◆ TASK STATEMENT
Within the records, which lines hold the string "troops"? Report each one by copying it.
Start of Block
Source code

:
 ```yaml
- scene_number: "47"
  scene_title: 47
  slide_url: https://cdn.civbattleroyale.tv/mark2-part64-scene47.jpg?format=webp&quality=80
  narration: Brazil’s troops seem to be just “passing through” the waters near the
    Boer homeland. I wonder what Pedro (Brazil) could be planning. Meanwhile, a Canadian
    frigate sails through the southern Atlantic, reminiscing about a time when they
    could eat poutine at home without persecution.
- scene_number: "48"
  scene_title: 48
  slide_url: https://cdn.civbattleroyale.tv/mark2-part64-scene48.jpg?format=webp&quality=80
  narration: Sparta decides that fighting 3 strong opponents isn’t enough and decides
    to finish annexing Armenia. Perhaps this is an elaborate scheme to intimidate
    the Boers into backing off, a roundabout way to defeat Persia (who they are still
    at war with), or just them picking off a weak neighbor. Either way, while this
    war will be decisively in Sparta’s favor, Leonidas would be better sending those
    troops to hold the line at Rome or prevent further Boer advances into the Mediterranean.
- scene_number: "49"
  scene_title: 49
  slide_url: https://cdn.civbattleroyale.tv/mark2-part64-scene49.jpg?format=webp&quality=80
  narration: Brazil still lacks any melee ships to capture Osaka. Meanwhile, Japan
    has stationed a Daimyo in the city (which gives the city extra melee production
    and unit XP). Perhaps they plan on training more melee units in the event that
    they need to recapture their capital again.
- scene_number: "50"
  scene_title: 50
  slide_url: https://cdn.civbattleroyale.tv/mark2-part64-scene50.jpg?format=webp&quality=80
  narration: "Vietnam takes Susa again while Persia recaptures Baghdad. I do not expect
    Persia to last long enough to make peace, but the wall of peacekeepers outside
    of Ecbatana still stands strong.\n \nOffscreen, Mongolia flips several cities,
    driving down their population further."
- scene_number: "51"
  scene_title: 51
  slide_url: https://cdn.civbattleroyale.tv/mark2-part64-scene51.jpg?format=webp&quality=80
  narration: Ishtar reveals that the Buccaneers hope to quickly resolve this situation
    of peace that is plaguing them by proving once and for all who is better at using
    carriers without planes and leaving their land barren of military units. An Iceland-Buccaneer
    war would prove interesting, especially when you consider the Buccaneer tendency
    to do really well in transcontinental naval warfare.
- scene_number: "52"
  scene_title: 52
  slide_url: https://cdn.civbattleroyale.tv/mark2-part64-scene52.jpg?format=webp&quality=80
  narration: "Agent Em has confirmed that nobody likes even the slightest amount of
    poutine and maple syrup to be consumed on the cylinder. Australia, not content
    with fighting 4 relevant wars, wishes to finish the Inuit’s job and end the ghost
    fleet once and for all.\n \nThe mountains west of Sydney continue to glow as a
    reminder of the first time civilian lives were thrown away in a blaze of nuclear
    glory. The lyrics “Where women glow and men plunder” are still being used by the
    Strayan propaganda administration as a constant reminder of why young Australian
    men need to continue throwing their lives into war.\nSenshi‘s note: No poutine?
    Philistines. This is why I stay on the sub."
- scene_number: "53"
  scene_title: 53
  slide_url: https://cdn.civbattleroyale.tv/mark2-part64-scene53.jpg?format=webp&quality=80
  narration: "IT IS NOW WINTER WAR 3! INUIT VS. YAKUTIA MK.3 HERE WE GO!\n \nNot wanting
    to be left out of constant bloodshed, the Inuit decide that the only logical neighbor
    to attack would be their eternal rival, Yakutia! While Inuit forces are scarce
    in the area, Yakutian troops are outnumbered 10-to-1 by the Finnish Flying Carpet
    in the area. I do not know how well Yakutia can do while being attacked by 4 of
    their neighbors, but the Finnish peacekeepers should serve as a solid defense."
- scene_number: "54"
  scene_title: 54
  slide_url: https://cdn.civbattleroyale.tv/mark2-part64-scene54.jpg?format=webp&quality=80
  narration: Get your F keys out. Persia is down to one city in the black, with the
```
End of Block
◆ ANSWER SPACE
  narration: Brazil’s troops seem to be just “passing through” the waters near the
    troops to hold the line at Rome or prevent further Boer advances into the Mediterranean.
    in the area, Yakutian troops are outnumbered 10-to-1 by the Finnish Flying Carpet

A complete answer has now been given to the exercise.